Feeling down every now and again is normal for everyone, but when these feelings of sadness and lethargy are persistent, it may be a sign of clinical depression. It may manifest itself in various ways, such as a lack of interest in work, socializing and hobbies. Being tired all the time, having no energy, sleeping too much or too little, and overeating or not eating enough are all tell-tale signs.
In any given year, approximately 10 percent of adults suffer from a diagnosable depressive disorder; some surveys indicate it to be higher. Regardless of statistics, depression is one of the most common illnesses in our society today. It can seriously affect our relationships, our work and general quality of life. If you experience serious or extended periods of depression you should seek professional help with the condition. But apart from medication and therapy, what can we do to help alleviate its symptoms?
Share your thoughts with someone about how you feel. Keeping your feelings to yourself will only feed your depression, so tell someone how you are feeling. It will also help you and others get used to your emotions.
Scientific research suggests that physical activity increases feelings of well-being, releases natural endorphins, combats stress, and relaxes muscles: all things that will help fight depression. It need not be strenuous: A 10 minute walk will boost your mood.
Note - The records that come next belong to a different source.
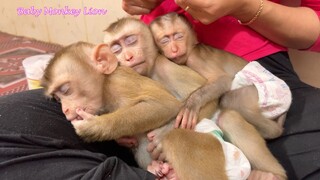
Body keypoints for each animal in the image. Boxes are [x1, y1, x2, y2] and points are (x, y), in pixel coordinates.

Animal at [149, 12, 292, 139]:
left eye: (178, 36)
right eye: (165, 40)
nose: (174, 49)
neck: (192, 48)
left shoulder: (194, 58)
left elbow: (223, 79)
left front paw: (191, 103)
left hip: (271, 92)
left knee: (230, 99)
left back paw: (273, 131)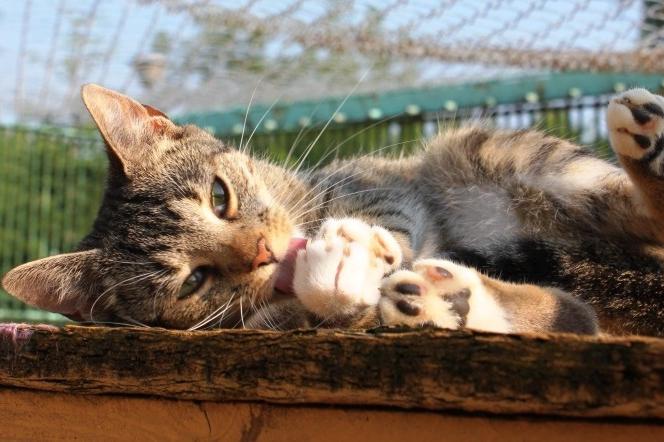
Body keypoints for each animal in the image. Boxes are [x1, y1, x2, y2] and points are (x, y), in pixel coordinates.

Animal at [3, 84, 664, 334]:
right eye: (194, 280)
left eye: (219, 196)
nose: (266, 252)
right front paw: (334, 281)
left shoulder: (379, 187)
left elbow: (386, 218)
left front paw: (353, 254)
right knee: (579, 315)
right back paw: (448, 297)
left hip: (481, 150)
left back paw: (645, 147)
A balanced diet of protein, complex carbohydrates, fruit and vegetables will help steady your mood. Eating baked potatoes, whole-wheat pasta, oatmeal, whole grain breads, brown rice and bananas can all boost serotonin levels in the brain. Omega-3 fatty acids found in fish such as salmon and mackerel can also help ease depression, as can increasing your intake of B vitamins by eating more leafy greens, beans, chicken, eggs and citrus fruit.
Alcohol is in fact a depressant drug, so limit the amount you consume and try to have it with food. Women are advised to drink no more than one alcoholic drink a day (a 12 oz beer or a 5 oz glass of wine), and men no more than two alcoholic drinks a day. As well as helping to fight depression, you could also save some money!
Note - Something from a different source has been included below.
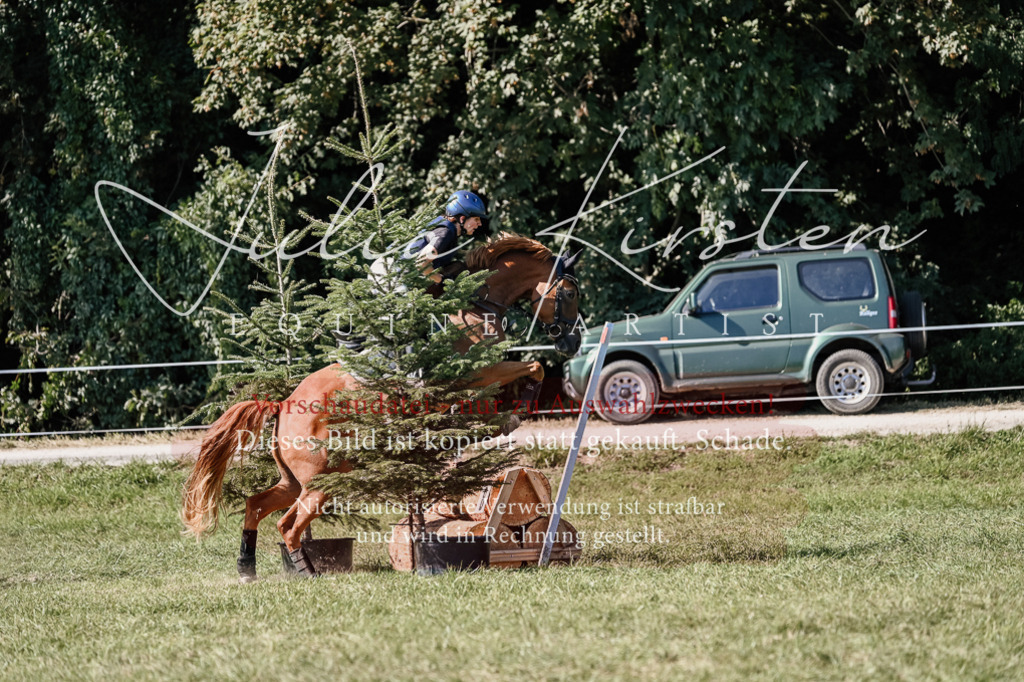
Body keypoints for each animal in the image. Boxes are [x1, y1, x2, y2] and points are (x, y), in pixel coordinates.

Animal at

People are more likely to suffer from depression when they are alone. Although it might be the last thing you want to do, making that extra effort to meet up with a friend or two will concentrate your mind on other matters, as oppose to being solitary and introspective. If you can combine this with an activity that you enjoy, like going to the movies, then even better.
Negative thoughts are really the depression talking, so try to be aware of this and realize that it is these thoughts that subsequently affect your mood. Then you can make the decision to change how you think. For example, instead of thinking, I'm so much older than he is, think, I have so much more life experience than he has. Try to get into the routine of using these negative to positive thought transplants. The best way to change how you feel is to change how you think.
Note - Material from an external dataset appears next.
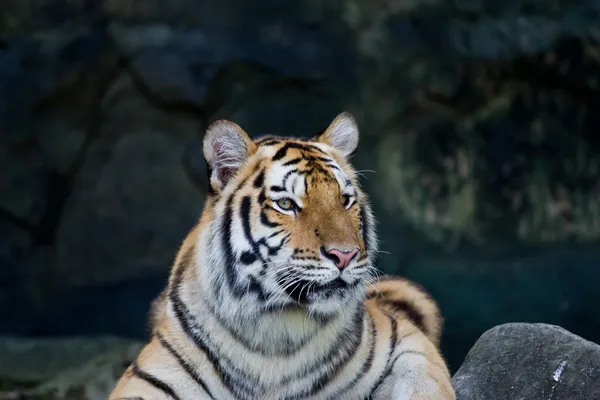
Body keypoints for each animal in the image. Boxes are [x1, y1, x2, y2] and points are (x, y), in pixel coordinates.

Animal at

When you don't get enough sleep, depression symptoms can get worse. Try to get into a routine and relax before going to bed. If you can, aim for between seven to nine hours each night.
Learning a new skill, taking up a hobby or finding new interests will help to keep your mind active and build your self-esteem. Study a subject that interests you. Any constructive activities will leave you with a sense of pride and accomplishment. Even tidying a room you keep ignoring will make you feel better.
Physically recording your thoughts onto paper will help depression. If you are worrying about something before you go to bed, write down what you are worried about and how you are feeling. You might want to show loved ones so that they can better understand you. Also, write a list of things that make you happy and have made you happy in the past; it will focus your mind on the things that matter to you and which activities best cater to your general fulfillment. Make a list of all your best qualities and accomplishments and everything you have to be thankful for. A friend can also help you with this. You can add to these lists at any time and re-reading them regularly will focus your mind on the positive rather than the negative.
Just by making small changes, you can make a big difference to your life. Ask others to help you to identify problem areas that you could try to tackle head on. Are there particular situations you could avoid? Or are there certain people that make you feel worse? You can always ask for help, which is not a weakness: it proves that you are human and demonstrates a strength of character.
Many of us have either experienced depression personally or know of someone who has. If you do have feelings of hopelessness, worthlessness and feel empty on a day-to-day basis, it is best to admit it to yourself and to others. Once you realize you have depression, you can do something about it. It doesn't always have to involve drugs or therapy, HOWEVER, if you think yourself or a loved one is suffering, especially from severe depression, it is best to seek professional advice before it gets worse. Always remember that depressive episodes can and will pass in time. You are not and never will be alone.